**ACTIVITY:** Under this line are records; the part from the line containing "14: (443, 307, 0.78)" through the line containing "43: (427, 318, 1.02)" should be repeated exactly. Please exclude pictures.

#### LISTED RECORDS ####

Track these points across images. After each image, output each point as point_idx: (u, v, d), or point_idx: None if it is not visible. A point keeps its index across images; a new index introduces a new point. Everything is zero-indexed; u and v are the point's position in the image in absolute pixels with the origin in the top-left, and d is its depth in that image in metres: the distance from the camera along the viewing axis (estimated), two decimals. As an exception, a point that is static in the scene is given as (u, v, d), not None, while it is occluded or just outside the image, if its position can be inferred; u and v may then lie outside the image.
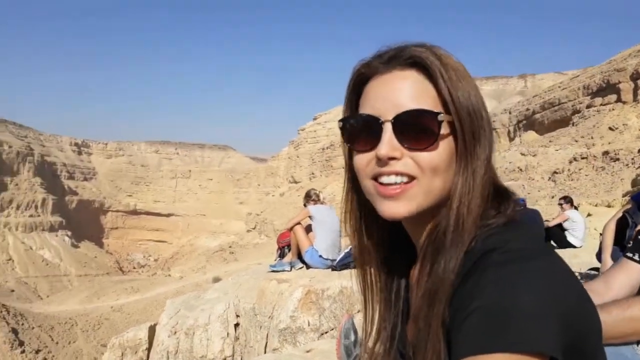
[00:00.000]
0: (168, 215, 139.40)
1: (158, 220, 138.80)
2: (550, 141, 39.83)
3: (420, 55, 0.87)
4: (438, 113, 0.85)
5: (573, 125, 40.58)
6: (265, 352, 5.79)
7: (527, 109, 48.46)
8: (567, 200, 9.84)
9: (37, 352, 54.86)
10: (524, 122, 48.38)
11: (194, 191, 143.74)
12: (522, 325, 0.67)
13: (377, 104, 0.88)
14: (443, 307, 0.78)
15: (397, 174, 0.85)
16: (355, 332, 2.41)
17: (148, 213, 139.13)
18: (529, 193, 29.69)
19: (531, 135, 45.58)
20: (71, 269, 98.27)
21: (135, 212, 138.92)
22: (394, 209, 0.86)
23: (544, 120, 44.82)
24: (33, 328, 58.27)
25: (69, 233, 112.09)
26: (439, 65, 0.86)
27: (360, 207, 1.00)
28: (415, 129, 0.85)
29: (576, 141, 37.22)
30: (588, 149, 34.58)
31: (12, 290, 78.74)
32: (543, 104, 45.70)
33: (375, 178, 0.88)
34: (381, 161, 0.86)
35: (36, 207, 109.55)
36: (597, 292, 2.11)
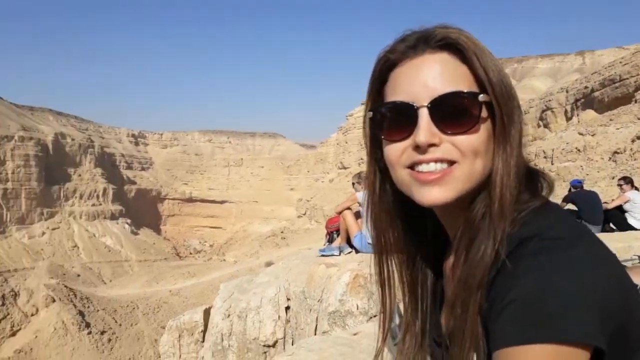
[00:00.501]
0: (222, 202, 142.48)
1: (212, 207, 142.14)
2: (610, 120, 37.93)
3: (452, 36, 0.84)
4: (478, 94, 0.82)
5: (636, 102, 38.45)
6: (315, 335, 5.89)
7: (586, 87, 46.25)
8: (627, 180, 9.41)
9: (102, 333, 57.78)
10: (582, 100, 46.22)
11: (246, 178, 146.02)
12: (561, 316, 0.66)
13: (410, 89, 0.84)
14: (480, 294, 0.77)
15: (437, 161, 0.82)
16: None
17: (203, 200, 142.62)
18: (587, 174, 28.56)
19: (590, 114, 43.53)
20: (131, 255, 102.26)
21: (190, 200, 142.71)
22: (435, 194, 0.83)
23: (604, 98, 42.66)
24: (98, 311, 61.33)
25: (129, 221, 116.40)
26: (473, 47, 0.83)
27: (389, 199, 0.96)
28: (454, 112, 0.81)
29: (639, 119, 35.38)
30: (652, 126, 32.84)
31: (78, 275, 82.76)
32: (603, 81, 43.48)
33: (412, 167, 0.84)
34: (420, 149, 0.82)
35: (98, 196, 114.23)
36: None
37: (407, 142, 0.84)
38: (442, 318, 0.93)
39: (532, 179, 0.88)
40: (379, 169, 0.95)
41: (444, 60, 0.84)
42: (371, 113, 0.90)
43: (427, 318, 1.02)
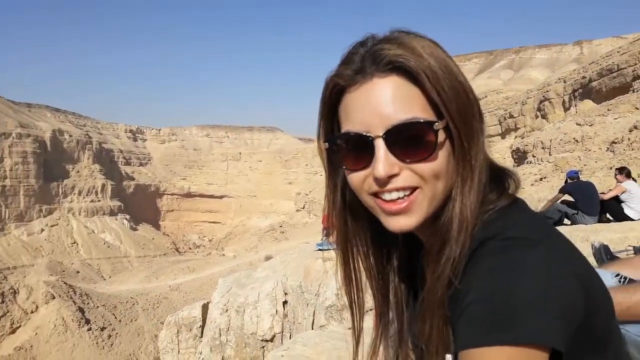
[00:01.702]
0: (221, 197, 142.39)
1: (211, 202, 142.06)
2: (608, 110, 37.85)
3: (399, 59, 0.79)
4: (433, 122, 0.79)
5: (633, 92, 38.34)
6: (312, 329, 5.90)
7: (583, 77, 46.14)
8: (623, 171, 9.41)
9: (102, 329, 58.02)
10: (580, 90, 46.14)
11: (245, 173, 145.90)
12: (517, 317, 0.66)
13: (364, 118, 0.80)
14: (443, 305, 0.78)
15: (399, 189, 0.80)
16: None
17: (202, 195, 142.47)
18: (585, 165, 28.60)
19: (588, 104, 43.44)
20: (131, 251, 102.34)
21: (189, 195, 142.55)
22: (401, 222, 0.82)
23: (602, 87, 42.56)
24: (98, 307, 61.55)
25: (128, 216, 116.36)
26: (422, 66, 0.79)
27: (357, 213, 0.94)
28: (411, 141, 0.79)
29: (637, 108, 35.20)
30: (650, 116, 32.79)
31: (78, 272, 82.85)
32: (600, 71, 43.36)
33: (375, 194, 0.83)
34: (380, 180, 0.80)
35: (96, 192, 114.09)
36: (637, 266, 2.05)
37: (367, 171, 0.82)
38: (418, 321, 0.91)
39: (499, 178, 0.86)
40: (339, 186, 0.93)
41: (394, 83, 0.80)
42: (327, 144, 0.88)
43: (404, 320, 1.00)
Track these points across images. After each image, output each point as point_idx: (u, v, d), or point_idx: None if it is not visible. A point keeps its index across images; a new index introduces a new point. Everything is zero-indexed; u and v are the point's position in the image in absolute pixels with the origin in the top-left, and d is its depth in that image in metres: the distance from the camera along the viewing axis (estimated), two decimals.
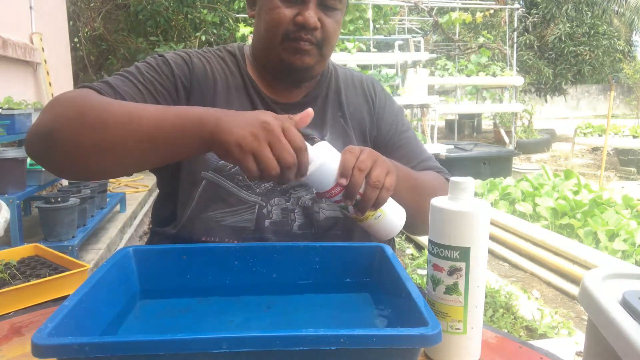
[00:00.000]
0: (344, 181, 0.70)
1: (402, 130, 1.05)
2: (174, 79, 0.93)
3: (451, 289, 0.62)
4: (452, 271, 0.62)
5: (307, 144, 0.69)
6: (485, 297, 2.75)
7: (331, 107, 1.00)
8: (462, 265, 0.61)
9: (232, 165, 0.90)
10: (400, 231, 0.82)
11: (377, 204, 0.73)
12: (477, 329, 0.64)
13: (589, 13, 13.24)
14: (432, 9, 8.41)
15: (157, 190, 0.99)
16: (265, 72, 0.98)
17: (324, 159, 0.71)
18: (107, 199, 3.69)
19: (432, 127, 6.42)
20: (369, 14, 7.11)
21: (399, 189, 0.79)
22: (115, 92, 0.85)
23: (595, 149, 9.46)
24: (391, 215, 0.76)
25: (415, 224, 1.00)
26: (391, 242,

####

**EXPECTED ANSWER:**
14: (443, 307, 0.78)
15: (397, 174, 0.85)
16: (355, 332, 2.41)
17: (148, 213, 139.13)
18: (529, 193, 29.69)
19: (531, 135, 45.58)
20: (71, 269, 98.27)
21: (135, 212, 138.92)
22: (394, 209, 0.86)
23: (544, 120, 44.82)
24: (33, 328, 58.27)
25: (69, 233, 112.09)
26: (439, 65, 0.86)
27: (360, 207, 1.00)
28: (415, 129, 0.85)
29: (576, 141, 37.22)
30: (588, 149, 34.58)
31: (12, 290, 78.74)
32: (543, 104, 45.70)
33: (375, 178, 0.88)
34: (381, 161, 0.86)
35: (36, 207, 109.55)
36: (597, 292, 2.11)
[00:00.501]
0: (222, 202, 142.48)
1: (212, 207, 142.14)
2: (610, 120, 37.93)
3: (452, 36, 0.84)
4: (478, 94, 0.82)
5: (636, 102, 38.45)
6: (315, 335, 5.89)
7: (586, 87, 46.25)
8: (627, 180, 9.41)
9: (102, 333, 57.78)
10: (582, 100, 46.22)
11: (246, 178, 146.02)
12: (561, 316, 0.66)
13: (410, 89, 0.84)
14: (480, 294, 0.77)
15: (437, 161, 0.82)
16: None
17: (203, 200, 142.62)
18: (587, 174, 28.56)
19: (590, 114, 43.53)
20: (131, 255, 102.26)
21: (190, 200, 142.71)
22: (435, 194, 0.83)
23: (604, 98, 42.66)
24: (98, 311, 61.33)
25: (129, 221, 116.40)
26: (473, 47, 0.83)
27: (389, 199, 0.96)
28: (454, 112, 0.81)
29: (639, 119, 35.38)
30: (652, 126, 32.84)
31: (78, 275, 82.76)
32: (603, 81, 43.48)
33: (412, 167, 0.84)
34: (420, 149, 0.82)
35: (98, 196, 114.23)
36: None
37: (407, 142, 0.84)
38: (442, 318, 0.93)
39: (532, 179, 0.88)
40: (379, 169, 0.95)
41: (444, 60, 0.84)
42: (371, 113, 0.90)
43: (427, 318, 1.02)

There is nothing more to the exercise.